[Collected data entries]
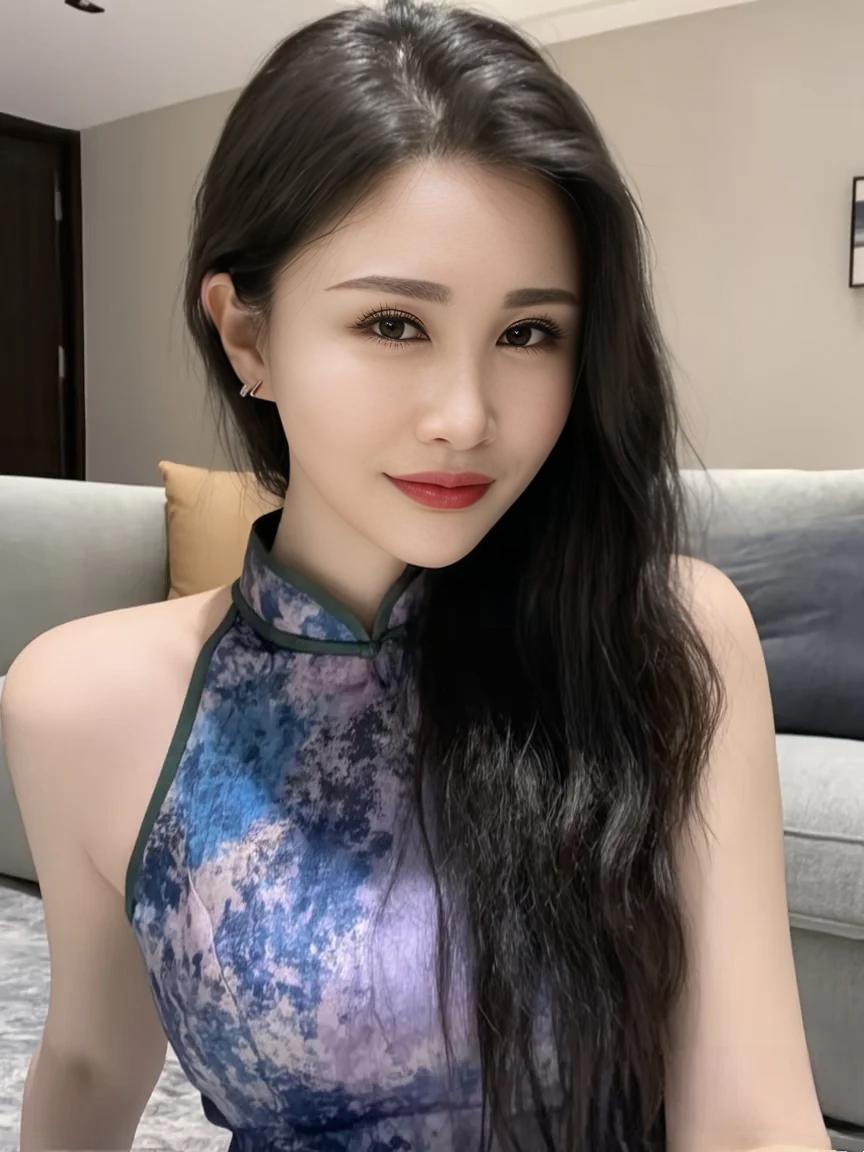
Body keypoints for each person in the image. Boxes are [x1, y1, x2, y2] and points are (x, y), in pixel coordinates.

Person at [3, 1, 833, 1151]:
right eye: (394, 323)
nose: (466, 416)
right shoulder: (78, 700)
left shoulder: (666, 639)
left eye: (528, 333)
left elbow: (748, 1120)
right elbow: (92, 1061)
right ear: (247, 336)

> [YOUR INSTRUCTIONS]:
Going through the entries above, tally each line that has the word "right". Answer with the number only.

> [RESPONSE TO THIS EXERCISE]:
4